» ASSIGNMENT A: In the blog post about Elmina Castle, who took the castle from its builders in 1637?
» ASSIGNMENT B: Name every European people mentioned in the post about Elmina Castle.
» ASSIGNMENT C: Write a next paragraph for the blog post about the visit to Elmina Castle, picking up after its final sentence.

» SUPPLIED PASSAGE:
Elmina - The Door of No Return.JPG

A week’s meetings in Accra, Ghana last month gave the chance to visit a place I’d long known about but couldn’t visualise. There are many of these horrors dotted along Africa’s Atlantic coast. One of the most intact is Elmina Castle, a few hours west of Accra.

It was built by the Portuguese in 1482, then seized by the Dutch in 1637. Thousands upon thousands of lives passed through its walls en route to death or slavery. But lest Brits smugly feel superior, we had equivalent castles just a few miles east and west.

We were confronted by the horror as we stood at the hole in the wall known as the Door of No Return. Our guide, Philip, stands in front of it (right) explaining how the process worked. Over the centuries, sediment has built up, closing up the water channel used by dinghies to ferry their ‘cargo’ to the awaiting slaver. It is a truly terrible place.

It is impossible to do it justice in a blog, a photo, a statistic. But the resonance that most chilled me was the sense that this was Africa’s Holocaust, spread over centuries, not just a decade, fitting because we were visiting just a day before Holocaust Memorial Day (27 Jan). The consequences of this are inestimable and they last to the present.

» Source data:
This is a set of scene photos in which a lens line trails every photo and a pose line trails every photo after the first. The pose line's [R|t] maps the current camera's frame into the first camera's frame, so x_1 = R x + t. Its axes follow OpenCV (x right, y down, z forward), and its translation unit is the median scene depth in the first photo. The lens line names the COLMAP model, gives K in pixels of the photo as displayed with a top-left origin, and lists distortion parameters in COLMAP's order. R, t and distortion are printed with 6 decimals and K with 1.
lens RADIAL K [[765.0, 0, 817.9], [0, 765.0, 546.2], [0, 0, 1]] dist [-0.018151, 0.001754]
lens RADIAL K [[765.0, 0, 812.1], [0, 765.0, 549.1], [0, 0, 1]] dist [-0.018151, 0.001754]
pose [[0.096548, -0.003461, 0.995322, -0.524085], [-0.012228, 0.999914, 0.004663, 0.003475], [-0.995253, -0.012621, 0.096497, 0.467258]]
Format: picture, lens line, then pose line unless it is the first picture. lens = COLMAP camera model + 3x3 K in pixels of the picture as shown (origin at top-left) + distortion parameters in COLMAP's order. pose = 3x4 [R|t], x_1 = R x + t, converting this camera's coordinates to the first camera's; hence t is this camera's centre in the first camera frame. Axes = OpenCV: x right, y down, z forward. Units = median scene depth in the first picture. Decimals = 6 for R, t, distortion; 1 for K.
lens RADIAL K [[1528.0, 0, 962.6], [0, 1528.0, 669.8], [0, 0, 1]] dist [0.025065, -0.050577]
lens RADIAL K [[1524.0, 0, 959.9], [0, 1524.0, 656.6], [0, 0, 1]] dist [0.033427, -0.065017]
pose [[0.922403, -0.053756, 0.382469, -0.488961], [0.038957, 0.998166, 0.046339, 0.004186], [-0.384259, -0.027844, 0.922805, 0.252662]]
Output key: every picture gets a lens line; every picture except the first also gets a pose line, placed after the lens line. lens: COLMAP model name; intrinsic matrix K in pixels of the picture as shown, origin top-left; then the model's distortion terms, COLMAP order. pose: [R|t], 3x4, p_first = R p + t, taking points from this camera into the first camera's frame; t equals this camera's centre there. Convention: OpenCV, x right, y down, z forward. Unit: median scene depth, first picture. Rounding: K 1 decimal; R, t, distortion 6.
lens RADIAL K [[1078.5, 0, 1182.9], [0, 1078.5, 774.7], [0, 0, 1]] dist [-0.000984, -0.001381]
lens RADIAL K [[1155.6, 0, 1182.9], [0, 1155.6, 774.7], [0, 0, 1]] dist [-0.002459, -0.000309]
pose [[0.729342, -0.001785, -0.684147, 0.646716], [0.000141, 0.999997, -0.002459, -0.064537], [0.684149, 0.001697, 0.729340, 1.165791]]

» RESPONSE A: The Dutch.

» RESPONSE B: The Portuguese, the Dutch, and the Brits.

» RESPONSE C:
For my own sake, as much as anything, I tried to get a sense of the scale of this atrocity. So I spent some time digging in this impressive, if quietly horrific, website: The Trans-Atlantic Slave Voyages – which tries to pool all data related to every single slave-carrying voyage, and thus is the source of all these figures:

Transatlantic Slavetrade.jpg

I chatted to Philip a bit during our tour. He does it several times a day. I don’t know how he can manage it. It is a desperate place. But the only way to be sustained in it (I guess) is to see it as educating against repetition – much as the guides at Auschwitz are.

But I managed to take this image – as Philip waited for us to gather from the women’s dungeon at the stepladder below the governor’s lodgings – where he explained that whichever women the governor had his eye on would be pulled out of the crowd, washed and then sent up to his chambers above for him to have his way.

It was sickening in the extreme to discover later that the ONLY old memorial in the complex was for a Dutch governor who had died of disease after only a few months in post – on which he was described as (if memory serves) “godly, upright and just”.